How a HELOC actually works: two very different phases
A home equity line of credit (HELOC) works like a credit card secured by your house: you get a credit limit, borrow what you need when you need it, and pay interest only on what you’ve drawn. Its lifetime splits into two phases that feel like two different loans:
- Draw period (usually 10 years). You can borrow, repay, and re-borrow freely. Required payments are typically interest-only — affordable, but your balance never shrinks on its own.
- Repayment period (usually 10–20 years). The line closes to new borrowing and whatever you owe converts to a fully amortizing loan: every payment now includes principal, so payments jump substantially.

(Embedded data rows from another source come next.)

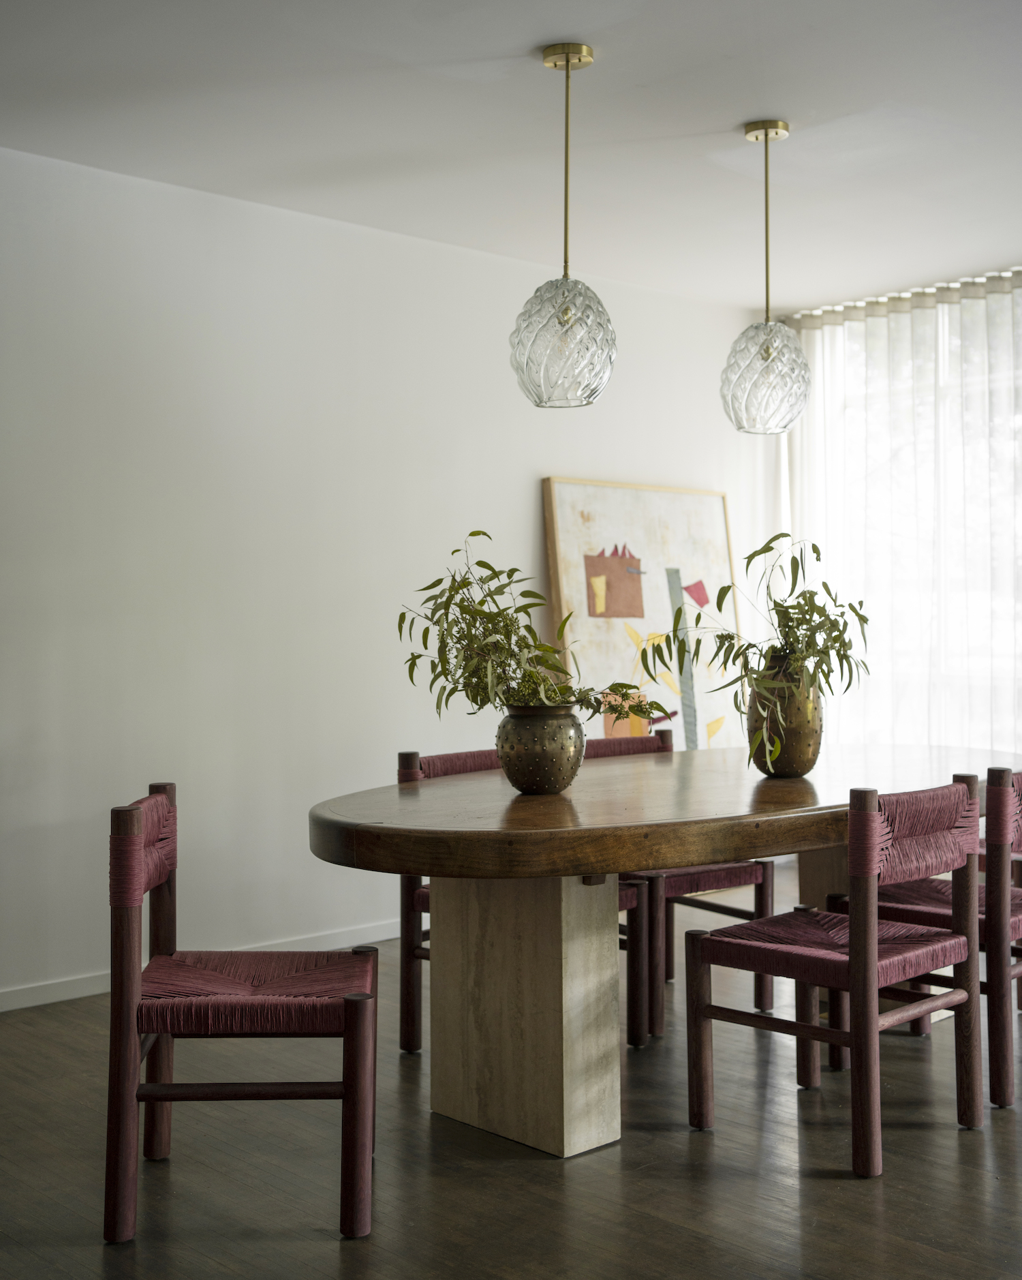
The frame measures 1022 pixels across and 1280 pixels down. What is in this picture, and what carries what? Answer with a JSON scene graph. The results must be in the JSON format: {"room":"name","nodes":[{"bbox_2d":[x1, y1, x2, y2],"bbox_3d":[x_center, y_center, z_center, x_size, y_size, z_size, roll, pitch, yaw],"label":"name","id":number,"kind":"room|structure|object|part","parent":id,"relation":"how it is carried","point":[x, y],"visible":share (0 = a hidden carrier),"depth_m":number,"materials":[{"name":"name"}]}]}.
{"room":"dining room","nodes":[
{"label":"dining room","id":0,"kind":"room"},
{"bbox_2d":[0,139,774,1011],"bbox_3d":[-1.242,-0.186,4.748,7.024,2.580,0.164,0,0,-43],"label":"wall","id":1,"kind":"structure","parent":0,"point":[533,500],"depth_m":5.00,"materials":[{"name":"white paint"}]},
{"bbox_2d":[0,921,406,1013],"bbox_3d":[-1.165,1.065,4.734,6.005,0.074,0.015,0,0,-43],"label":"baseboard","id":2,"kind":"structure","parent":1,"relation":"attached to","point":[34,1002],"depth_m":4.66,"materials":[{"name":"white paint"}]},
{"bbox_2d":[0,0,1021,307],"bbox_3d":[0.608,-1.534,2.626,7.036,0.114,5.538,0,0,-43],"label":"ceiling","id":3,"kind":"structure","parent":0,"point":[728,118],"depth_m":4.22,"materials":[{"name":"white paint"}]},
{"bbox_2d":[509,42,617,408],"bbox_3d":[0.131,-1.025,3.736,0.272,0.894,0.274,0,0,-43],"label":"pendant light","id":4,"kind":"object","parent":3,"relation":"hanging from","point":[546,53],"visible":1,"depth_m":3.66,"materials":[{"name":"glass"}]},
{"bbox_3d":[0.131,-0.762,3.839,0.273,0.345,0.278,0,0,-43],"label":"pendant","id":5,"kind":"part","parent":4,"relation":"part of","materials":[{"name":"clear glass"}]},
{"bbox_2d":[719,119,813,434],"bbox_3d":[0.737,-1.035,4.293,0.267,0.900,0.271,0,0,-43],"label":"pendant lamp","id":6,"kind":"object","parent":3,"relation":"hanging from","point":[773,127],"visible":1,"depth_m":4.23,"materials":[{"name":"clear glass"}]},
{"bbox_3d":[0.754,-0.778,4.416,0.268,0.341,0.269,0,0,-43],"label":"pendant","id":7,"kind":"part","parent":6,"relation":"part of","materials":[{"name":"clear glass"}]},
{"bbox_2d":[783,267,1021,327],"bbox_3d":[2.389,-1.502,5.842,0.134,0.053,3.089,0,0,-43],"label":"curtain rail","id":8,"kind":"object","parent":3,"relation":"attached to","point":[949,285],"visible":0.52,"depth_m":6.47,"materials":[{"name":"metal"}]},
{"bbox_2d":[0,869,1021,1279],"bbox_3d":[0.730,1.144,2.275,7.426,0.101,5.879,0,0,-43],"label":"floor","id":9,"kind":"structure","parent":0,"point":[321,1240],"depth_m":3.07,"materials":[{"name":"brown wood"}]},
{"bbox_2d":[104,781,378,1244],"bbox_3d":[-0.519,0.700,2.961,0.490,0.804,0.485,0,0,-2],"label":"chair","id":10,"kind":"object","parent":9,"relation":"on","point":[345,1087],"visible":0.99,"depth_m":2.75,"materials":[{"name":"brown wood"}]},
{"bbox_3d":[-0.511,0.679,2.942,0.491,0.087,0.455,0,0,-2],"label":"seat","id":11,"kind":"part","parent":10,"relation":"part of","materials":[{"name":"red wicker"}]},
{"bbox_2d":[398,743,654,1056],"bbox_3d":[0.024,0.695,4.008,0.486,0.797,0.517,0,0,-43],"label":"chair","id":12,"kind":"object","parent":9,"relation":"on","point":[420,893],"visible":0.22,"depth_m":3.98,"materials":[{"name":"brown wood"}]},
{"bbox_2d":[540,475,742,749],"bbox_3d":[0.579,0.198,6.222,1.045,1.688,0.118,0,0,-43],"label":"painting","id":13,"kind":"object","parent":9,"relation":"on","point":[681,495],"visible":0.74,"depth_m":6.19},
{"bbox_2d":[313,740,1018,1158],"bbox_3d":[0.550,0.727,3.808,2.484,0.761,1.181,0,0,-43],"label":"dining table","id":14,"kind":"object","parent":9,"relation":"on","point":[761,842],"visible":0.88,"depth_m":3.29,"materials":[{"name":"brown wood"}]},
{"bbox_2d":[494,704,586,794],"bbox_3d":[0.070,0.257,3.504,0.212,0.205,0.215,0,0,-2],"label":"vase","id":15,"kind":"object","parent":14,"relation":"on","point":[536,779],"visible":0.95,"depth_m":3.43,"materials":[{"name":"metal"}]},
{"bbox_2d":[396,534,665,725],"bbox_3d":[0.054,0.005,3.481,0.619,0.495,0.548,0,0,-14],"label":"plant","id":16,"kind":"object","parent":15,"relation":"in","point":[478,694],"visible":0.87,"depth_m":3.42,"materials":[{"name":"green plant"}]},
{"bbox_2d":[745,658,824,778],"bbox_3d":[0.717,0.206,3.895,0.211,0.301,0.209,0,0,-43],"label":"gold vase","id":17,"kind":"object","parent":14,"relation":"on","point":[800,757],"visible":0.82,"depth_m":3.82,"materials":[{"name":"metal"}]},
{"bbox_2d":[635,535,870,769],"bbox_3d":[0.646,0.035,3.801,0.616,0.625,0.615,0,0,14],"label":"plant","id":18,"kind":"object","parent":17,"relation":"in","point":[836,640],"visible":0.91,"depth_m":3.77,"materials":[{"name":"green plant"}]},
{"bbox_2d":[587,729,777,1042],"bbox_3d":[0.439,0.691,4.413,0.474,0.804,0.511,0,0,-43],"label":"chair","id":19,"kind":"object","parent":9,"relation":"on","point":[742,866],"visible":0.32,"depth_m":4.27,"materials":[{"name":"brown wood"}]},
{"bbox_2d":[686,775,985,1178],"bbox_3d":[0.733,0.693,3.334,0.489,0.802,0.493,0,0,-43],"label":"chair","id":20,"kind":"object","parent":9,"relation":"on","point":[861,948],"visible":0.99,"depth_m":3.23,"materials":[{"name":"brown wood"}]},
{"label":"seat","id":21,"kind":"part","parent":20,"relation":"part of","materials":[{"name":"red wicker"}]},
{"bbox_2d":[826,768,1021,1107],"bbox_3d":[1.154,0.694,3.777,0.465,0.793,0.497,0,0,-43],"label":"chair","id":22,"kind":"object","parent":9,"relation":"on","point":[919,910],"visible":0.67,"depth_m":3.53,"materials":[{"name":"brown wood"}]},
{"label":"backrest","id":23,"kind":"part","parent":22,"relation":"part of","materials":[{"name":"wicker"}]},
{"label":"seat","id":24,"kind":"part","parent":22,"relation":"part of","materials":[{"name":"wicker"}]},
{"bbox_2d":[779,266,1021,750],"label":"curtain","id":25,"kind":"structure","parent":0,"point":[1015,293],"depth_m":6.38,"materials":[{"name":"white fabric"}]},
{"bbox_2d":[789,277,1021,754],"bbox_3d":[2.135,-0.383,6.055,0.137,2.103,2.372,0,0,-43],"label":"window","id":26,"kind":"structure","parent":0,"point":[1020,424],"depth_m":6.34,"materials":[{"name":"white fabric"}]}
]}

That jump is called payment shock, and it’s the single most important thing to understand before signing. On a $50,000 balance at 9%, the interest-only payment is $375/month — but when the repayment period starts, the payment becomes roughly $450/month over 20 years, and over $633/month over 10 years. The calculator above shows your exact before-and-after numbers so you can budget for the second phase from day one.
The variable-rate factor
Most HELOCs float with the prime rate: when the Federal Reserve moves, your rate — and next month’s payment — moves too. A practical stress test: rerun the calculator with your rate 2 percentage points higher. If that payment would strain your budget, consider borrowing less, or ask your lender about a fixed-rate lock option, which many HELOCs now offer on part or all of the balance. If you want full rate certainty from the start, compare with our home equity loan calculator — same collateral, fixed rate, fixed payment.

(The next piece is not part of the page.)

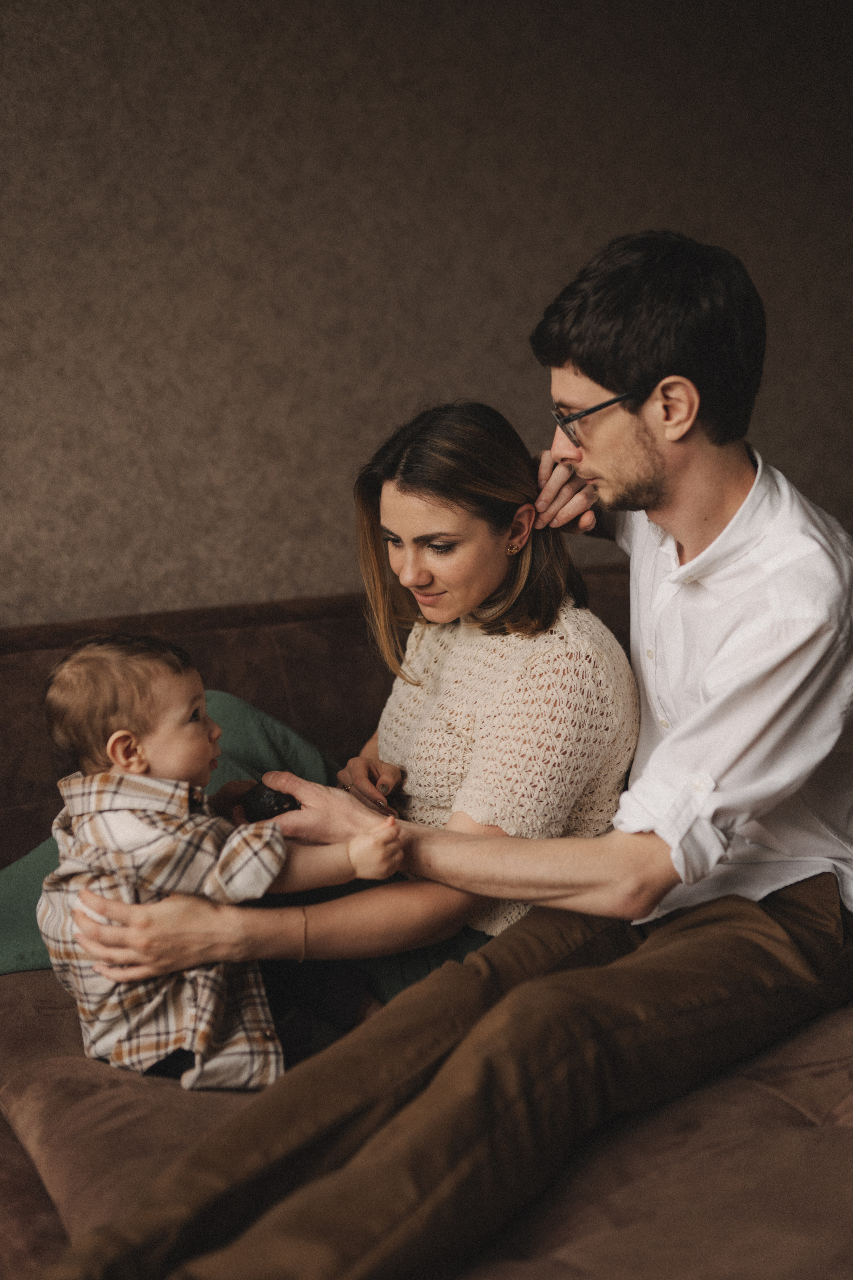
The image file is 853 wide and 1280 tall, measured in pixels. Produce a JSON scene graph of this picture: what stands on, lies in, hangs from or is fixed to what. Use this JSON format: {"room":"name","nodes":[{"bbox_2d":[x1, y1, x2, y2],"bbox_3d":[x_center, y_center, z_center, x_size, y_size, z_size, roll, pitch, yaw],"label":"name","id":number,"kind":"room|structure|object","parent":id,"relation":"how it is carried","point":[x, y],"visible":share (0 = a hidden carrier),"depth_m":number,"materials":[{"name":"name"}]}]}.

Why HELOCs boomed when mortgage rates rose
Millions of homeowners locked in mortgages near 3% in 2020–2021. For them, a cash-out refinance at today’s 6–7% would reprice their entire mortgage just to extract some cash — a terrible trade. A HELOC (or home equity loan) taps equity while leaving the cheap first mortgage untouched, which is why home-equity borrowing has surged since 2022. The HELOC’s draw-as-you-need design also means a renovation that runs in stages doesn’t rack up interest on money sitting idle.
Smart HELOC habits
- Pay principal during the draw period, even though you don’t have to. Every dollar of principal you retire early shrinks both your interest cost and the payment jump later.
- Don’t treat the line as an emergency fund substitute. Lenders can freeze or reduce HELOCs when home values drop — exactly when you might need the money.
- Watch the fees: annual fees ($50–$100), early-closure fees, and appraisal costs vary widely between lenders and are often negotiable.
- Borrow for things that outlast the debt. A roof, not a vacation. The house is the collateral either way.
Frequently Asked Questions
How are HELOC payments calculated during the draw period?
During the draw period (typically 10 years) most HELOCs require interest-only payments: your monthly payment is simply your outstanding balance × (annual rate ÷ 12). On a $50,000 balance at 9%, that is $375 per month. The balance itself does not shrink unless you voluntarily pay principal.
What happens when the draw period ends?
The line closes to new borrowing and the loan converts to full principal-and-interest amortization over the repayment period (typically 10–20 years). Payments jump — often 50–100% higher than the interest-only payment. This “payment shock” surprises many borrowers, and it is exactly what this calculator shows you in advance.
Are HELOC rates fixed or variable?
Most HELOCs have variable rates tied to the prime rate, so your payment can rise or fall over time. Many lenders offer a fixed-rate conversion option that locks a portion of your balance at a fixed rate. This calculator assumes a constant rate — run it again with a higher rate to stress-test your budget.
HELOC vs home equity loan — which is cheaper?
Neither is universally cheaper. A HELOC lets you borrow only what you need, when you need it, so you pay interest on less. A home equity loan gives you rate certainty. If rates rise, the fixed loan wins; if they fall or you borrow gradually, the HELOC often wins.
Can I pay off a HELOC early?
Yes — most HELOCs have no prepayment penalty, though some charge an early-closure fee if you close the line within the first few years. Paying principal during the draw period reduces both your interest cost and the size of the payment jump later.
Is my information stored?
No. All calculations happen in your browser. Nothing is saved or transmitted.
Disclaimer: This calculator is for educational purposes only and provides estimates based on the numbers you enter. It is not financial, legal, or tax advice. Actual loan terms, rates, and payments depend on your lender and personal circumstances. All calculations run in your browser — nothing you enter is stored or sent anywhere.